I have a pyspark pipeline that should export a table as CSV file to HDFS and to SFTP server (data will be taken by CRM team after).
To export to HDFS, it is very sample and it works like a charm, But to export data to sftp file I did this:
def export_to_sftp():
dataframe.coalesce(1).options(codec=compression).write.mode("overwrite").option('encoding',encoding).csv(file_to_hdfs, header=True, nullValue='', sep=';')
copyToLocalFile(file_to_hdfs,local_machine_file) # copy from HDFS to LOCAL using hadoop API
cnopts = pysftp.CnOpts()
hostkeys = None
if cnopts.hostkeys.lookup(server) is not None:
hostkeys = cnopts.hostkeys
cnopts.hostkeys = None
try:
with pysftp.Connection(host=server, username=login,
password=password, cnopts=cnopts) as sftp:
if hostkeys is not None:
hostkeys.add(server, sftp.remote_server_key.get_name(), sftp.remote_server_key)
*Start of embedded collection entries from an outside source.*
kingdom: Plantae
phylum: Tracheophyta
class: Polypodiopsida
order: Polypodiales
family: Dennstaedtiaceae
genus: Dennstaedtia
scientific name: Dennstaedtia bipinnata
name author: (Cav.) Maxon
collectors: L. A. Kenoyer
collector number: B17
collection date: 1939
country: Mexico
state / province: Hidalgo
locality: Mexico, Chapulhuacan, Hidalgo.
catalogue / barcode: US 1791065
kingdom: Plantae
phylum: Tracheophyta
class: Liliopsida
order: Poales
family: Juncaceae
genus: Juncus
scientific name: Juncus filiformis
hostkeys.save(pysftp.helpers.known_hosts())
sftp.put(local_machine_file, sftp_path)
except Exception as e:
log.exception(e)
finally:
log.info("Cleaning up)
shutil.rmtree(local_tmp)
This method works fine when files are not too large but for some tables it doesn't works as in my local linux machine I don't have enough disk space,
So is it possible to use pysftp to copy a remote file from HDFS to SFTP in stream method without copy to local machine?